[Task description] For this exercise, copy each line of the records that contains the word "RAYA".

[Records provided]
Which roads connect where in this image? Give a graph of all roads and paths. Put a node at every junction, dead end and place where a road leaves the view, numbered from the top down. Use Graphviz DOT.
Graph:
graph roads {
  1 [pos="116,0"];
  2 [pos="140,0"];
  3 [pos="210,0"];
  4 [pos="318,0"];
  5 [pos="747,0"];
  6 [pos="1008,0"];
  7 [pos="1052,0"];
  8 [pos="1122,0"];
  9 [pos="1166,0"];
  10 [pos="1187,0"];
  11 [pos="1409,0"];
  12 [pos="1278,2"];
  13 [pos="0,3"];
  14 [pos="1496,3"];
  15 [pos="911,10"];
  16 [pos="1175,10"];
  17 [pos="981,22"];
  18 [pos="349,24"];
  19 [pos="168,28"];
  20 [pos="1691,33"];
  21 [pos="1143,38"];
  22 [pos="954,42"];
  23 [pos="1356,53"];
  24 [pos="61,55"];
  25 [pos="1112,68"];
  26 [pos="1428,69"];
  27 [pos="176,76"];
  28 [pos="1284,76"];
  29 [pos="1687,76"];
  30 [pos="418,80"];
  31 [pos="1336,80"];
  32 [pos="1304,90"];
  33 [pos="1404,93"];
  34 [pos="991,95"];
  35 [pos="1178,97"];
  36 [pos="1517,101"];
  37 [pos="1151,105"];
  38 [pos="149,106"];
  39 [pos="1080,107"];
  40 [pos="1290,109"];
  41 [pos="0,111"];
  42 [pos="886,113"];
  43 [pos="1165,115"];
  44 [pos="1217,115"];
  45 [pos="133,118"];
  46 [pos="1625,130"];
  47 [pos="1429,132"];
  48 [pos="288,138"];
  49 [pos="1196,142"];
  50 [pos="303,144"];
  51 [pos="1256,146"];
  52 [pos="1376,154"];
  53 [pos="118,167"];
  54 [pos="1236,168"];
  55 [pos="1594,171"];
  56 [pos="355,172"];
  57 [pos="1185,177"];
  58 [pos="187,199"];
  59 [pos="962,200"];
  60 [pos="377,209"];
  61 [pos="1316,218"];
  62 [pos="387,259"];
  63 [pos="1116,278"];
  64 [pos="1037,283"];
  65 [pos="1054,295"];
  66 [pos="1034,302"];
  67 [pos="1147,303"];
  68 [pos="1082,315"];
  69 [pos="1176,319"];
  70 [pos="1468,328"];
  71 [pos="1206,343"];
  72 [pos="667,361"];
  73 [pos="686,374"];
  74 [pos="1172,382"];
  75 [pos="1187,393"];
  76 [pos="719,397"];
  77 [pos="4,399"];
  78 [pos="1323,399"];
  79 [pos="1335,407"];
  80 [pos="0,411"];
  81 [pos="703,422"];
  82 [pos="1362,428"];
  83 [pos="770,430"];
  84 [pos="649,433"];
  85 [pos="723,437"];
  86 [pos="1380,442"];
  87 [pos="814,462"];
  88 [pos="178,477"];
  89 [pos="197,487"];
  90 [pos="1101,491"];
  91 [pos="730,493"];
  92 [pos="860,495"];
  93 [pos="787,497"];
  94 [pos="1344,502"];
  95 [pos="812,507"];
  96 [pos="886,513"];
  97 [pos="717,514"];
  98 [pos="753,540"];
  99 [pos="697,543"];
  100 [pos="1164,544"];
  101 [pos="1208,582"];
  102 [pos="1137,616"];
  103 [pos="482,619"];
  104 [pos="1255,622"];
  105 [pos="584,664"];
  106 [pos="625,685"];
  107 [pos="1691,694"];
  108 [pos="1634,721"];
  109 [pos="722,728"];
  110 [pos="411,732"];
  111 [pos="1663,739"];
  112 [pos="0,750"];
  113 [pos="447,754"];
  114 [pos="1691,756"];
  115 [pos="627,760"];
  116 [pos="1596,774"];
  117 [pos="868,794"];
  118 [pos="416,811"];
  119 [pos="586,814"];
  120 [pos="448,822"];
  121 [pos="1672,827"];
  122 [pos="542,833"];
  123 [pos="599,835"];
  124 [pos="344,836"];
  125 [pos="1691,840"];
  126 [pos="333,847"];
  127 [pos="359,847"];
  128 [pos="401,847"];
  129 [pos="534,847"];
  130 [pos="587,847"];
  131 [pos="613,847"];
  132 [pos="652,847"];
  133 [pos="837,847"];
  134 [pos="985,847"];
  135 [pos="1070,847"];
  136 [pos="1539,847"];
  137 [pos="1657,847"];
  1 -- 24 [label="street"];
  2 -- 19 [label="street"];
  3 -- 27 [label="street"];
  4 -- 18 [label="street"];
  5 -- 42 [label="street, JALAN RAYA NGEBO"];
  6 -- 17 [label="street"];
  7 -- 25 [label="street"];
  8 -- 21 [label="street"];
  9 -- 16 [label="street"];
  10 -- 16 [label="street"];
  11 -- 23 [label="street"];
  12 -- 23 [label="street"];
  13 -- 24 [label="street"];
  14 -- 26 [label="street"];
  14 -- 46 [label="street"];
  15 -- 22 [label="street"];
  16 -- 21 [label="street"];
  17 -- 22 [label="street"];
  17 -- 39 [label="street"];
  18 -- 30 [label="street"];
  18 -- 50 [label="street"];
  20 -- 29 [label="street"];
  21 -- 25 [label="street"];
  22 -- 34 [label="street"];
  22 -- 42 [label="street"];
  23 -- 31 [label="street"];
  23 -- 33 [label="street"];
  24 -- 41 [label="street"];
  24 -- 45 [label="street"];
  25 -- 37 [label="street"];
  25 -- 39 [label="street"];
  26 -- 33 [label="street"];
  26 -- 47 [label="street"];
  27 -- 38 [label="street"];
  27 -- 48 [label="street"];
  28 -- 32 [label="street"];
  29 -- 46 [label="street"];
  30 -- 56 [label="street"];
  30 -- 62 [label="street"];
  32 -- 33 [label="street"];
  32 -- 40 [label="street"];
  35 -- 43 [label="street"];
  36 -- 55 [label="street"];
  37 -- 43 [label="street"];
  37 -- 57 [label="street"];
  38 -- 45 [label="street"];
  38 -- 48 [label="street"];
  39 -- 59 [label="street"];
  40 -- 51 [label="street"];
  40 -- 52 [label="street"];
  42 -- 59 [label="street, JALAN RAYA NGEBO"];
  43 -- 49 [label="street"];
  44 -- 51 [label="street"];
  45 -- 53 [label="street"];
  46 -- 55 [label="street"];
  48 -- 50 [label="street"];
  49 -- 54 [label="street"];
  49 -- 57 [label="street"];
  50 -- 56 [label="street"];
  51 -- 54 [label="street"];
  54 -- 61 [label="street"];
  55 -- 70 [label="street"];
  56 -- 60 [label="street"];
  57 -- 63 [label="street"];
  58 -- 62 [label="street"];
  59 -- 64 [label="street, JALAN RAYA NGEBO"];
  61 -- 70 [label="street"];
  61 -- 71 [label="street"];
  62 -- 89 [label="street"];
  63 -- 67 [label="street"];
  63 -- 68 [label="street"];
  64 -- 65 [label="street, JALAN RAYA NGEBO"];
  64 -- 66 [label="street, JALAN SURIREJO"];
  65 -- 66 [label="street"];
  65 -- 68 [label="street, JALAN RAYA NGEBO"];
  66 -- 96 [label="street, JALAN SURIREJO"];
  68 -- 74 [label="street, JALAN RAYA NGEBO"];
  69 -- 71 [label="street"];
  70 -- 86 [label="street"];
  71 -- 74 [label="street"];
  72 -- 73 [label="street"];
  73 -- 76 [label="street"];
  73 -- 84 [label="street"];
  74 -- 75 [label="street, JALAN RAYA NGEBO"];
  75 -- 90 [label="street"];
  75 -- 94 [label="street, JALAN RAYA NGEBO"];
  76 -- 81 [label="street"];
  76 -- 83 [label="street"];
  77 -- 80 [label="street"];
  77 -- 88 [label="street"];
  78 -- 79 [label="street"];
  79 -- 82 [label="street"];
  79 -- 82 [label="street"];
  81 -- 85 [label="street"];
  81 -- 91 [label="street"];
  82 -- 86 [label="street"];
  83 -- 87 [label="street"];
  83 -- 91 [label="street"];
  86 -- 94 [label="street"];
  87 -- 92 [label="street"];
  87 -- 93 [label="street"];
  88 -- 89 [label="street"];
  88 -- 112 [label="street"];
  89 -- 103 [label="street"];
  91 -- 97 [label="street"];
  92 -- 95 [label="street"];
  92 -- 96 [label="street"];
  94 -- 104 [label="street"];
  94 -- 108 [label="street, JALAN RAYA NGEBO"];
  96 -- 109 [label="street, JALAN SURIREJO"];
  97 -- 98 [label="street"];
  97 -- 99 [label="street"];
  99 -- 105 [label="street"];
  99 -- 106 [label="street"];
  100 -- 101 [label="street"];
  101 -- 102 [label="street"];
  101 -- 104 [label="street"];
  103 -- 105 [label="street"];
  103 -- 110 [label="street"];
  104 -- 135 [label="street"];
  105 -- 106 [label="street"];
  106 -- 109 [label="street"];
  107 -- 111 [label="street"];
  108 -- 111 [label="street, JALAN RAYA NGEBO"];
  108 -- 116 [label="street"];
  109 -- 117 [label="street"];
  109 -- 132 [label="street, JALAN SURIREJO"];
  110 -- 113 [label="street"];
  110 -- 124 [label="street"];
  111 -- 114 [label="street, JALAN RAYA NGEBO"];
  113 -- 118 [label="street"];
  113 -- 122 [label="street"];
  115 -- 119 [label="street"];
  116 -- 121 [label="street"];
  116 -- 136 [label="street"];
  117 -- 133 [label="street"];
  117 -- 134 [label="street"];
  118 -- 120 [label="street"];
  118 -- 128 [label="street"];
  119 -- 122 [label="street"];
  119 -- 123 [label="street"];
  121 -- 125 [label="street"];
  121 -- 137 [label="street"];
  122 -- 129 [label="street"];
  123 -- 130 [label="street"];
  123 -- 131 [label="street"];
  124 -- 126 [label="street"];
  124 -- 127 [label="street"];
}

[Task answer]
  5 -- 42 [label="street, JALAN RAYA NGEBO"];
  42 -- 59 [label="street, JALAN RAYA NGEBO"];
  59 -- 64 [label="street, JALAN RAYA NGEBO"];
  64 -- 65 [label="street, JALAN RAYA NGEBO"];
  65 -- 68 [label="street, JALAN RAYA NGEBO"];
  68 -- 74 [label="street, JALAN RAYA NGEBO"];
  74 -- 75 [label="street, JALAN RAYA NGEBO"];
  75 -- 94 [label="street, JALAN RAYA NGEBO"];
  94 -- 108 [label="street, JALAN RAYA NGEBO"];
  108 -- 111 [label="street, JALAN RAYA NGEBO"];
  111 -- 114 [label="street, JALAN RAYA NGEBO"];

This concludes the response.